### Work to be completed
To complete the exercise, write out all the data exactly.

======== Source data

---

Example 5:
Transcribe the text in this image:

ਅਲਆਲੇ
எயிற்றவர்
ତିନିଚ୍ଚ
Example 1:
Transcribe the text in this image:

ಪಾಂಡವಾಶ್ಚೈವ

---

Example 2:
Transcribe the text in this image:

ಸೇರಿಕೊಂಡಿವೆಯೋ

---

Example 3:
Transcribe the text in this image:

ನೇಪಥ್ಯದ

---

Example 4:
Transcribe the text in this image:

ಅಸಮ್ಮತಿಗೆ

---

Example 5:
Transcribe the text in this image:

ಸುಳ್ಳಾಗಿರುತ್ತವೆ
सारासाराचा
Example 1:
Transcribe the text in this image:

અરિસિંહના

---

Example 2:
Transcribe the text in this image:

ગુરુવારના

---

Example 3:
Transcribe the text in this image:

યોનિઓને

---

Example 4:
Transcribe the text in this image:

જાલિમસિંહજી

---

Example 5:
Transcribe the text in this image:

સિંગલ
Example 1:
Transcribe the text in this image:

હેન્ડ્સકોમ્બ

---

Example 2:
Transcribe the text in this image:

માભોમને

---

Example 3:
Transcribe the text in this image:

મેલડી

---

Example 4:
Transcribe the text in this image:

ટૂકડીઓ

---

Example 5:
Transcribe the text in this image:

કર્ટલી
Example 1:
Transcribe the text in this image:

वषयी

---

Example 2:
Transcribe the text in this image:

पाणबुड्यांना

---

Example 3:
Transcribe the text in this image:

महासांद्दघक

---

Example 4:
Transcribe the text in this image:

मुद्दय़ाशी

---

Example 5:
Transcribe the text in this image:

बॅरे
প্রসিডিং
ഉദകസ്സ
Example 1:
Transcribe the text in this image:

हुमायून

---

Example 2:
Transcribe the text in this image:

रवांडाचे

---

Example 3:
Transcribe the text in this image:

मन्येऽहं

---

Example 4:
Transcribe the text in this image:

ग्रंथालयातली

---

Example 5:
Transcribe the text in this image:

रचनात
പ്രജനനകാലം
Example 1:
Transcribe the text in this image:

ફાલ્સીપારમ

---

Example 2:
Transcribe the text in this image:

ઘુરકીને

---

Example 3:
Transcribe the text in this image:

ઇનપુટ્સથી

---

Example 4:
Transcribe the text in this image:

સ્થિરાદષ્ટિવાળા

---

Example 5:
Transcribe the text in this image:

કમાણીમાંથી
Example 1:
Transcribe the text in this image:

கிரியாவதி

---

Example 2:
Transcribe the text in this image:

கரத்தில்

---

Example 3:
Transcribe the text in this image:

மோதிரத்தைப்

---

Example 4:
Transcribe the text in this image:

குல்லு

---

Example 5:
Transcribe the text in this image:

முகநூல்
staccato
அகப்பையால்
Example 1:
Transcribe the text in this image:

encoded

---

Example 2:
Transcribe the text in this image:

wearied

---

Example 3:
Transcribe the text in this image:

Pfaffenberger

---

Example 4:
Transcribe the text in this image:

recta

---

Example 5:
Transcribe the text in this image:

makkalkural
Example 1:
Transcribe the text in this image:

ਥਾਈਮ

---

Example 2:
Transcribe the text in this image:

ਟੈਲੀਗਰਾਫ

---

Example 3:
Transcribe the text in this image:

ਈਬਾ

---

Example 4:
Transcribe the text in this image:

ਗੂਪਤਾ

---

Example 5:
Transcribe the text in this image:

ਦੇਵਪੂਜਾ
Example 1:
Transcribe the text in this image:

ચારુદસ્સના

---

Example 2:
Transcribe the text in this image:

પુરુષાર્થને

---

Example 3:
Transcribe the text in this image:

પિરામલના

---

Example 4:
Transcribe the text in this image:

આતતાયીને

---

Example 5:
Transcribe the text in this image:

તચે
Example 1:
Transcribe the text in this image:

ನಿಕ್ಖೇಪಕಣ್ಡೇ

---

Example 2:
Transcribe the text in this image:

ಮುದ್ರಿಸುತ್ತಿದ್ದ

================

### Written solution
---

Example 5:
Transcribe the text in this image:

ਅਲਆਲੇ
எயிற்றவர்
ତିନିଚ୍ଚ
Example 1:
Transcribe the text in this image:

ಪಾಂಡವಾಶ್ಚೈವ

---

Example 2:
Transcribe the text in this image:

ಸೇರಿಕೊಂಡಿವೆಯೋ

---

Example 3:
Transcribe the text in this image:

ನೇಪಥ್ಯದ

---

Example 4:
Transcribe the text in this image:

ಅಸಮ್ಮತಿಗೆ

---

Example 5:
Transcribe the text in this image:

ಸುಳ್ಳಾಗಿರುತ್ತವೆ
सारासाराचा
Example 1:
Transcribe the text in this image:

અરિસિંહના

---

Example 2:
Transcribe the text in this image:

ગુરુવારના

---

Example 3:
Transcribe the text in this image:

યોનિઓને

---

Example 4:
Transcribe the text in this image:

જાલિમસિંહજી

---

Example 5:
Transcribe the text in this image:

સિંગલ
Example 1:
Transcribe the text in this image:

હેન્ડ્સકોમ્બ

---

Example 2:
Transcribe the text in this image:

માભોમને

---

Example 3:
Transcribe the text in this image:

મેલડી

---

Example 4:
Transcribe the text in this image:

ટૂકડીઓ

---

Example 5:
Transcribe the text in this image:

કર્ટલી
Example 1:
Transcribe the text in this image:

वषयी

---

Example 2:
Transcribe the text in this image:

पाणबुड्यांना

---

Example 3:
Transcribe the text in this image:

महासांद्दघक

---

Example 4:
Transcribe the text in this image:

मुद्दय़ाशी

---

Example 5:
Transcribe the text in this image:

बॅरे
প্রসিডিং
ഉദകസ്സ
Example 1:
Transcribe the text in this image:

हुमायून

---

Example 2:
Transcribe the text in this image:

रवांडाचे

---

Example 3:
Transcribe the text in this image:

मन्येऽहं

---

Example 4:
Transcribe the text in this image:

ग्रंथालयातली

---

Example 5:
Transcribe the text in this image:

रचनात
പ്രജനനകാലം
Example 1:
Transcribe the text in this image:

ફાલ્સીપારમ

---

Example 2:
Transcribe the text in this image:

ઘુરકીને

---

Example 3:
Transcribe the text in this image:

ઇનપુટ્સથી

---

Example 4:
Transcribe the text in this image:

સ્થિરાદષ્ટિવાળા

---

Example 5:
Transcribe the text in this image:

કમાણીમાંથી
Example 1:
Transcribe the text in this image:

கிரியாவதி

---

Example 2:
Transcribe the text in this image:

கரத்தில்

---

Example 3:
Transcribe the text in this image:

மோதிரத்தைப்

---

Example 4:
Transcribe the text in this image:

குல்லு

---

Example 5:
Transcribe the text in this image:

முகநூல்
staccato
அகப்பையால்
Example 1:
Transcribe the text in this image:

encoded

---

Example 2:
Transcribe the text in this image:

wearied

---

Example 3:
Transcribe the text in this image:

Pfaffenberger

---

Example 4:
Transcribe the text in this image:

recta

---

Example 5:
Transcribe the text in this image:

makkalkural
Example 1:
Transcribe the text in this image:

ਥਾਈਮ

---

Example 2:
Transcribe the text in this image:

ਟੈਲੀਗਰਾਫ

---

Example 3:
Transcribe the text in this image:

ਈਬਾ

---

Example 4:
Transcribe the text in this image:

ਗੂਪਤਾ

---

Example 5:
Transcribe the text in this image:

ਦੇਵਪੂਜਾ
Example 1:
Transcribe the text in this image:

ચારુદસ્સના

---

Example 2:
Transcribe the text in this image:

પુરુષાર્થને

---

Example 3:
Transcribe the text in this image:

પિરામલના

---

Example 4:
Transcribe the text in this image:

આતતાયીને

---

Example 5:
Transcribe the text in this image:

તચે
Example 1:
Transcribe the text in this image:

ನಿಕ್ಖೇಪಕಣ್ಡೇ

---

Example 2:
Transcribe the text in this image:

ಮುದ್ರಿಸುತ್ತಿದ್ದ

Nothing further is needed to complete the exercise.